После военной кампании в Югославии даже российская интеллигенция начала несколько подозрительно относиться к борьбе за права человека, ранее считавшихся вековой мечтой свободомыслящей части общества. Дело в том, что под лозунгом осуществления этих прав проходила «Перестройка», результатом которой стало резкое падение уровня жизни людей и нарушение основных, завоеванных после Октября 1917 г., прав человека на труд, образование, жилье, лечение и т. п. Свобода без социальной защиты обернулась для многих законопослушных, наделенных моральным сознанием граждан зависимостью от беспринципных дельцов, эксплуатирующих с целью личного обогащения ресурсы родины. Точно так же аргумент о нарушении прав человека в Югославии расценивается как политический прием, вуалирующий подлинную причину войны. Многие видные советские диссиденты выражают раскаяние в связи с тем, что их борьба и их имя были использованы для начала «демократических» преобразований в России.[9]

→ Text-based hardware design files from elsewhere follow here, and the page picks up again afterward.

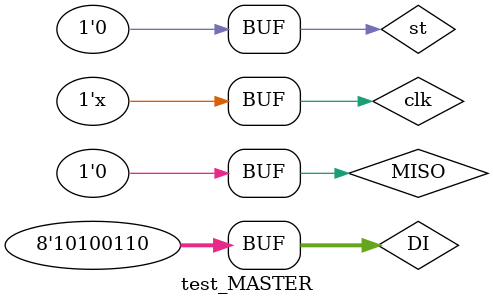
<source format=v>
`timescale 1ns / 1ps


module test_MASTER;

	// Inputs
	reg clk;
	reg st;
	reg MISO;
	reg [7:0] DI;

	// Outputs
	wire LOAD_out;
	wire SCLK_out;
	wire MOSI_out;
	wire [7:0] DO;

	// Instantiate the Unit Under Test (UUT)
	SPI_MASTER uut (
		.clk(clk), 
		.st(st), 
		.MISO(MISO), 
		.DI(DI), 
		.LOAD_out(LOAD_out), 
		.SCLK_out(SCLK_out), 
		.MOSI_out(MOSI_out), 
		.DO(DO)
	);

	initial begin
		// Initialize Inputs
		clk = 0;
		st = 0;
		MISO = 0;
		DI = 8'hA6;

		// Wait 100 ns for global reset to finish
		#100;
       
		st = 1;
		#20;
		st = 0;
		// Add stimulus here

	end
      
		
	always begin
		clk = !clk;
		#10;
	end
endmodule


</source>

Основной недостаток покаяния в том, что оно хоть и примиряет, но мало что меняет в мире. В этой связи позиция Хабермаса является более мужественной. Он тоже не может не видеть, что борьба за права человека становится своеобразной политической и даже военной дубинкой для наказания стран, не способных до конца осуществить демократические преобразования, тем не менее он отстаивает правильность классического демократического проекта.Взгляд на человека как на гражданина мира характерен для Канта, который, исходя из универсальности морали, стремился преодолеть узкое определение свободы границами национального государства. Он искал способ избежать войны между суверенными государствами, в конституциях которых она не только не исключается, а даже предполагается. Государственное право прекращает естественное состояние войны среди индивидов. Чтобы преодолеть его на уровне отношений между государствами, Кант предлагает переход к всемирно-гражданскому состоянию. Главный вопрос, возникающий при этом: как обеспечить постоянное самоограничение суверенных государств? Сдерживающей междуусобицу силой могла бы стать некая сверхдержава. Например, Россия или Турция обеспечивали бы мирную жизнь на весьма обширных территориях. Теперь роль «мирового жандарма» могла бы играть Америка. Однако недостатки такой модели «вечного мира» достаточно хорошо известны, и вряд ли кто-либо решится ее повторить.

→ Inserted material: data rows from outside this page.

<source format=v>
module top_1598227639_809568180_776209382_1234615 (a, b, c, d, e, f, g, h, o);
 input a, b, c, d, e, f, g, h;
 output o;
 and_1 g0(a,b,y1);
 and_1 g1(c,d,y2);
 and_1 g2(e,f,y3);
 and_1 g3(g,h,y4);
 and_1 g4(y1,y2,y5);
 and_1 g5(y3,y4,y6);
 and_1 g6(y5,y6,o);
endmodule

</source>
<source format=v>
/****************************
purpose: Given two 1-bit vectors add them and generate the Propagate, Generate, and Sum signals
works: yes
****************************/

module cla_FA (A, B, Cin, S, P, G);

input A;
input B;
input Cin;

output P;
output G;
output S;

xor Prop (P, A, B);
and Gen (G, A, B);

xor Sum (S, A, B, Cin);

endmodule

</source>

На самом деле современное состояние открывает новую возможность. Во-первых, после второй мировой войны возникли новые формы пацификации, порожденные глобализацией. Транснациональные компании, банки, издательства, информационные концерны существенно ограничивают амбиции правительства тех или иных национальных государств, разрушают их классическую державную политику. Во-вторых, после Нюрнбергского процесса в декларациях международных надгосударственных организаций, и прежде всего в декларациях ООН, движение за мир во всем мире приобрело конструктивный характер. В-третьих, мировая общественность институализировалась в форме разного рода негосударственных организаций наподобие «Гринпис» или «Международной амнистии».
«Союз народов», как о нем мечтал Кант, и современное «мировое сообщество» — конечно, разные вещи. Разбирая их достоинства и недостатки, Хабермас видит преимущества кантовской модели, в которой мирное сосуществование достигалось не неким «мировым правительством», а общественностью. Высказывая критику в адрес международной бюрократии, Хабермас всячески поддерживает комиссию по правам человека, которая рассматривает индивидуальные жалобы и располагает эффективными инструментами для наказания тех, кто нарушает основные права.
Миротворческие интервенции, проводимые ООН, вызывают подозрение, что универсалистский проект, на словах стирающий границу между своими и чужими, оказывается формой морального ханжества и, более того, следует стратегии «маленькой победоносной войны», которая считается политиками вроде Шмитта хорошим средством для поддержания боеспособности населения «первого мира».
Итак, проблема с правами человека состоит в том, что она может быть переведена в чисто моральную плоскость, ибо основанная на ней политика окажется аналогичной любой другой фундаменталистской политике. Чтобы этого избежать, Хабермас прибегает к теории коммуникативного действия, главной заслугой которой является не разделение, а сближение морального, политического и юридического. Это не простая задача. Хорошо известно, что, если справедливость прибегает к силе, она утрачивает моральный характер. В каком случае интервенция, направленная на защиту прав человека, может быть одновременно морально, политически и юридически легитимной? Ответ Хабермаса вполне определенен: при переходе от естественного состояния между государствами к правовому состоянию при помощи права всемирного гражданства.